Originally posted by kolorabi
I can not agree with this. Sure, there are a lot of bandits around (though I think the industry has matured somewhat), but to say that any game developer from a "less wealthy" country can just pack in the bags and give up because they will never get paid seems a bit too simplistic and negative to me. If that had indeed been the case, then all those eastern european companies would simply not have survived. If Croteam hadn't gotten any income at all, would they still be producing games ten or so years after Football Glory? I doubt that very much.
Actually you are spot on: most of those companies in fact did not survive or defunt or work for ridiculous money that you wouldn't accept as your monthly wage, let alone for a complete commercial game.
The team you mentioned is just one example and I guess they in fact had a good lawyer and the finance right from the beginning. Most startups do not.
Or they just have the income that keeps them going and enough for daily expenses but nothing much more, but they prefer doing games instead of say packing bags in a factory... It could be that if you are in Croatia you do not have much choice, and even ridiculous money is better, than nothing at all.
Just think of the real ClickBoom guys (coming from similar circumstances): they kept on working for years for pittance money and no money at all sometimes, because they couldn't do anything else useful in their life anyway due to non-existant employment and wages in their area.
How about creating the game "White Viper" for a couple of C64s?
Or having worked there I have inside info on Novotrade and their financing related to say e.g. such a small company as Sega... (not to mention much earlier titles for say Epyx, Andromeda etc) All I say is you'd feel insanely embarassed in the name of the guilty ones.
Do you know "Ecco the Dolphin"? Right. Do you know what sort of money the company had from one of the biggest selling games ever? Do you know how much money the guys who made it had from it? Do you know why the last time I heard from the lead guy he worked on sound synthesis and said he'd never write any game ever again?
I do and I hope he changed his mind since that
Or the guy who did "Cyborg Justice" (?don't remember correct title, but something along those lines robots beating up each other) by Sega that was surely not an all time bestseller, but certainly did worth more, than what you pay a month for an average programmer in the US?
Actually if you just refer to Metin who is not from a poor country at all, but instead simply faced the "temptation problem" coming from a different legal area than their publishers... They used to work on for many years until giving up in a hope that at least once they get paid. Afair the only financial success they could account in this sense was getting monthly payment for some game towards the end.
The last thing that dies is hope
I never said to pack and give up. But the paid ones ( we don't know that yet for real) are unreasonably less than the unpaid or badly paid ones. And that gives a nice insight into the conscience of the moneymen involved with the games industry a few years ago, and it seems old habits just don't go out of fashion even now...

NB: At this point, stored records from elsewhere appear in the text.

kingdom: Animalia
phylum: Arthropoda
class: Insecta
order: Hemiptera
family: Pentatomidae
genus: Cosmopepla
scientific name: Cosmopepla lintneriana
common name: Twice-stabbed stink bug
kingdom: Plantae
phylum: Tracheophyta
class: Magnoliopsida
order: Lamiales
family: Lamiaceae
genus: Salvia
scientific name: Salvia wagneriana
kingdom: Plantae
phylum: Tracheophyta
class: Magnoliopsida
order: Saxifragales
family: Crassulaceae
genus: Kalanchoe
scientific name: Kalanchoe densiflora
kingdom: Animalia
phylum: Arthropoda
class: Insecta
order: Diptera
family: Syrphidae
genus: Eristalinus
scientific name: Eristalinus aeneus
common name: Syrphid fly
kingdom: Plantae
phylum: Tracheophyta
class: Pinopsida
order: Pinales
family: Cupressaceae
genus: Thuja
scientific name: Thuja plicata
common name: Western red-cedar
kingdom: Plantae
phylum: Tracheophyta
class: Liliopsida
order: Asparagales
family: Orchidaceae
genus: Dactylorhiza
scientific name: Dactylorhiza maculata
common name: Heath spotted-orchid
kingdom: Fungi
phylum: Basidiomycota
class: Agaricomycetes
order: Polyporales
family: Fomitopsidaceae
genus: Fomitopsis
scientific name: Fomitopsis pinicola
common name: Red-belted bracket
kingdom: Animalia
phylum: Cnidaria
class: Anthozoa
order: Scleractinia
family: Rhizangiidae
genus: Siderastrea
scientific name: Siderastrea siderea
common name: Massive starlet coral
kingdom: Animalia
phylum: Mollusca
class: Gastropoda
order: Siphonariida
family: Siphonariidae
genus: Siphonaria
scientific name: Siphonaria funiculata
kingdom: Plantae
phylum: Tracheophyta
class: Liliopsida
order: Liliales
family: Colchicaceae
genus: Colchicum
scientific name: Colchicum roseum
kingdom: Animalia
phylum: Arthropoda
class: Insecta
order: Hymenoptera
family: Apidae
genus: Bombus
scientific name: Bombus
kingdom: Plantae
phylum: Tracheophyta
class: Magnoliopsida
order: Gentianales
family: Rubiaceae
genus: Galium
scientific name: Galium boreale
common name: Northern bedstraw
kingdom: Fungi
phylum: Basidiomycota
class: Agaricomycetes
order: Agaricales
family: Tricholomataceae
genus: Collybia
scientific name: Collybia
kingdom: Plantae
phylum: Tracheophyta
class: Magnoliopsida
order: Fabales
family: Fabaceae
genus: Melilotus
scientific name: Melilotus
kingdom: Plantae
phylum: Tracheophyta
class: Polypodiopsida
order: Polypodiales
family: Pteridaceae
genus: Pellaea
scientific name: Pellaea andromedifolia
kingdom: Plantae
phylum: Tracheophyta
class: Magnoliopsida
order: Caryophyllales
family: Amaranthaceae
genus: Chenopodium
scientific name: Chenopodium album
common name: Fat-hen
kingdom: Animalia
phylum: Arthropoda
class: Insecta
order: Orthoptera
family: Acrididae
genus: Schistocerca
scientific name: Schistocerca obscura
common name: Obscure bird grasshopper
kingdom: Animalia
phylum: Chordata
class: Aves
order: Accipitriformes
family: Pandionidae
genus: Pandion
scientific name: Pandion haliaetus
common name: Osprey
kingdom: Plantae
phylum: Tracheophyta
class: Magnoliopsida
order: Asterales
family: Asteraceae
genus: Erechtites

It is possible that Ubi simply don't care as they know they will never will deal the guys again so it is not intended rip-off just the result off the company plugging all their resources that should have been assigned to deal with Cauldron. Does that make them any better...?
I say that yes, if you are from either a less wealthy country or can't properly represent yourself legally in the publishers country you are more than likely to get ripped off. You see even companies like Ubi feels tempted to do it if they can and there goes your very high profile publisher that shouldn't allow any sort of mud slinging paint their reputation. Yet they did it. Why? Because they could and couldn't care less about some poor guys from Slovakia babbling on their unvisited site about not getting paid. Nobody would believe them, and even if some does, they couldn't care less either. It is always "somebody else's problem" if you know Douglas Adams.